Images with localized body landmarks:
******

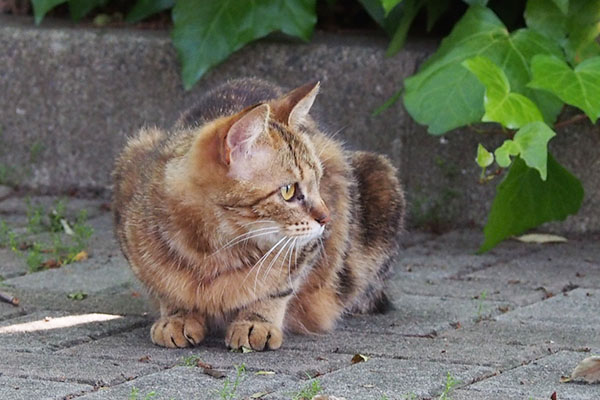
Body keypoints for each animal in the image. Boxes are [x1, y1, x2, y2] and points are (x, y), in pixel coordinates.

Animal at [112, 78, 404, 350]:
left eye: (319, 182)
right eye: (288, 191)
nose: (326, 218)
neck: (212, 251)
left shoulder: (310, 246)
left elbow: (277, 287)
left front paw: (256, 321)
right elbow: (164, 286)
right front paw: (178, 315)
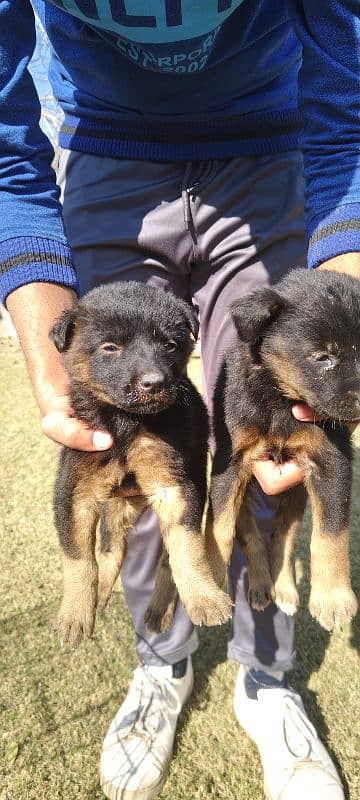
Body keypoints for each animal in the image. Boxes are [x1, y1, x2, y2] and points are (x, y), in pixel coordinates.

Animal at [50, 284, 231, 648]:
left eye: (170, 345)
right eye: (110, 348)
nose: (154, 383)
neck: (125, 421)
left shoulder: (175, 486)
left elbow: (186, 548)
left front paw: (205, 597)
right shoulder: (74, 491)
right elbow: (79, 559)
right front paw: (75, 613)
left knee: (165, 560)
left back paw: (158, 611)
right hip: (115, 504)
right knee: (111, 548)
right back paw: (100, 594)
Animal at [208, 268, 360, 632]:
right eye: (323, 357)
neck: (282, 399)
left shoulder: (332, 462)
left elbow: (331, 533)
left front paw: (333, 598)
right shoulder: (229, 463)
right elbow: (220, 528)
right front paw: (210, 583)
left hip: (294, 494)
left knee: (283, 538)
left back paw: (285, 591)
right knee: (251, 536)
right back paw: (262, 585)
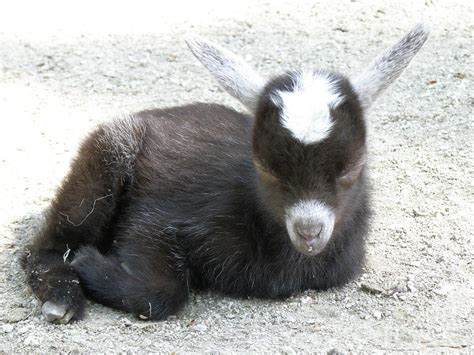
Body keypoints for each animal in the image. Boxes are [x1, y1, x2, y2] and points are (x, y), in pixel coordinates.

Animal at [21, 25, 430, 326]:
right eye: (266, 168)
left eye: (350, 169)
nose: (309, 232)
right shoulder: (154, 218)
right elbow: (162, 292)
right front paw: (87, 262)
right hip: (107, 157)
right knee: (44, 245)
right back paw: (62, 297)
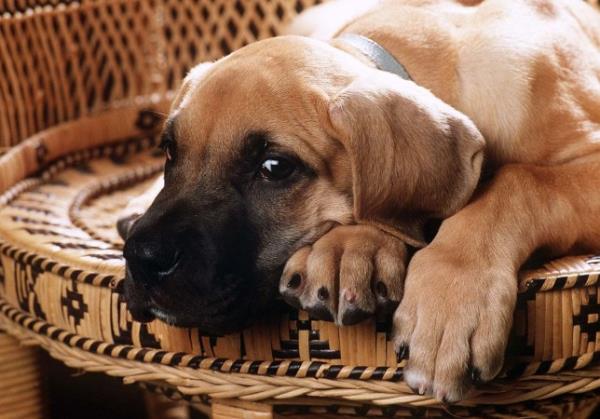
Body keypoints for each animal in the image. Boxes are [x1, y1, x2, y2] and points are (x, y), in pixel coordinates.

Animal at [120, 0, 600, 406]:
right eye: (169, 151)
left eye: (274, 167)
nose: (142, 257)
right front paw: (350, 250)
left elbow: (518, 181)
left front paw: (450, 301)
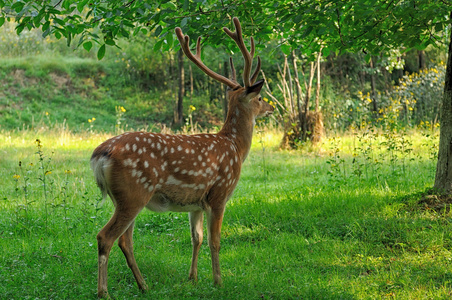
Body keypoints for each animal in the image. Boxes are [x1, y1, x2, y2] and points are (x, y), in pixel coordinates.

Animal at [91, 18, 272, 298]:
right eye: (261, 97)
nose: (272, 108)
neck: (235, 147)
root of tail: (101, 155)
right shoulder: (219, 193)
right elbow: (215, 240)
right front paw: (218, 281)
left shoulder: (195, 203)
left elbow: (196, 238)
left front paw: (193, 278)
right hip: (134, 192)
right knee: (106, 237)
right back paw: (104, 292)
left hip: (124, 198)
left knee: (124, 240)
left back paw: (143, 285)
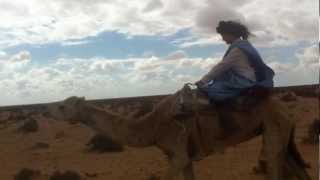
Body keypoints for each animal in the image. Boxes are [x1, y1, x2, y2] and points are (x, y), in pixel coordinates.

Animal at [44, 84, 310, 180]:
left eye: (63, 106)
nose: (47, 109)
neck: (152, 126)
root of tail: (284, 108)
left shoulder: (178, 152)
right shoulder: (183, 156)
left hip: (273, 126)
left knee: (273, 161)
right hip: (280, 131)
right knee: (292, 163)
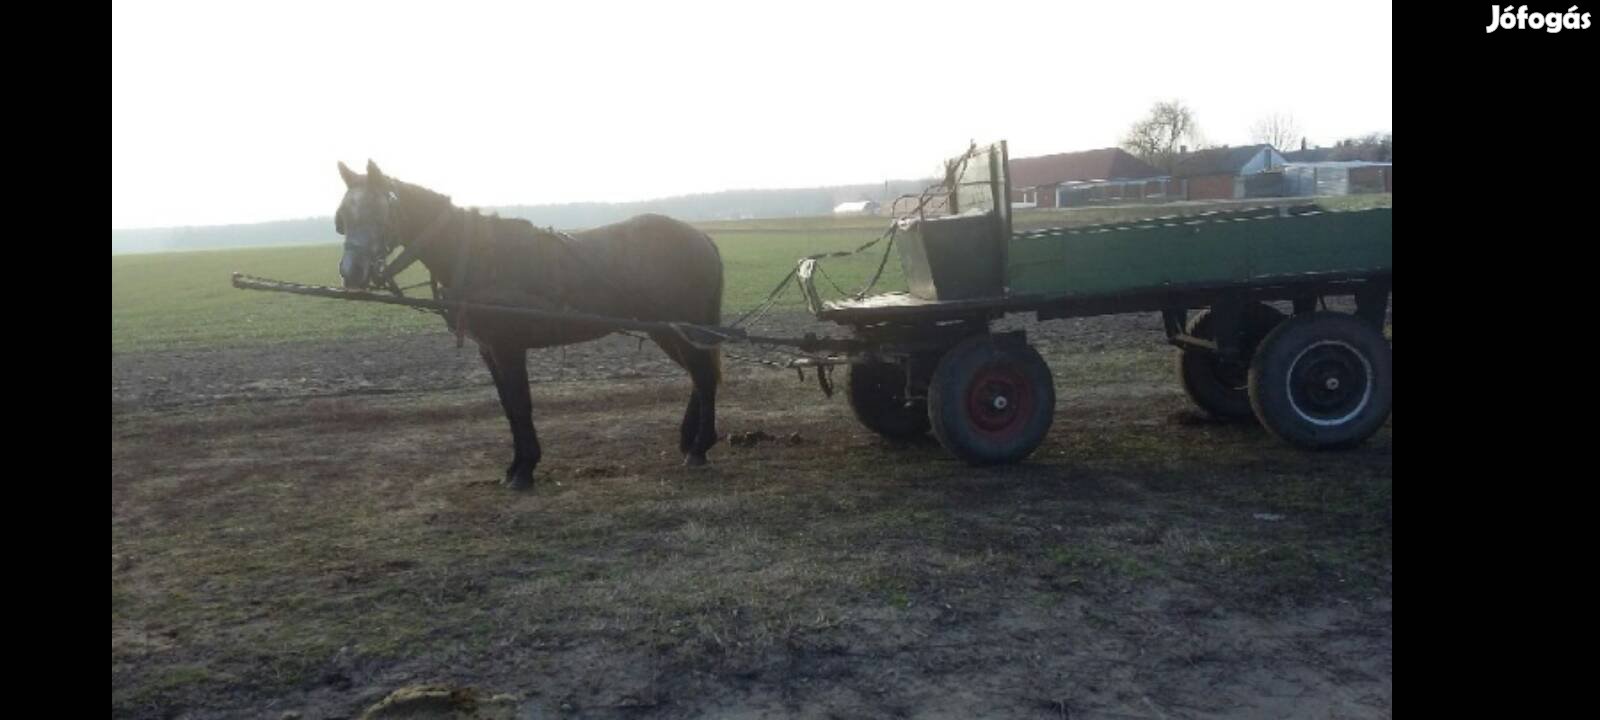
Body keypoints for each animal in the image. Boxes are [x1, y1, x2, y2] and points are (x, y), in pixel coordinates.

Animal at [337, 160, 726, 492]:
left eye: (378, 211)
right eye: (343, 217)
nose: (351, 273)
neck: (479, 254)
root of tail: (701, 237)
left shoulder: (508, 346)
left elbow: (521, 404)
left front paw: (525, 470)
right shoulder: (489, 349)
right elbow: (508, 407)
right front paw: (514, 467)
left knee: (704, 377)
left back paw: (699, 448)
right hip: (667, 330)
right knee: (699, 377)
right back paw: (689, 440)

******

DESCRIPTION OF THE TASK: Only the lines from the top of the records through the line with "left front paw: (256, 321)" belong in the copy; write them out exactly, leaving out pictures.

REPLY:
Body keypoints for each animal in the image. Boxes are [x1, y1, x2, y2] and points are (x, y), in pixel coordinates.

Animal at [112, 78, 404, 350]:
left eye: (319, 182)
right eye: (288, 191)
nose: (326, 218)
neck: (212, 251)
left shoulder: (310, 246)
left elbow: (277, 287)
left front paw: (256, 321)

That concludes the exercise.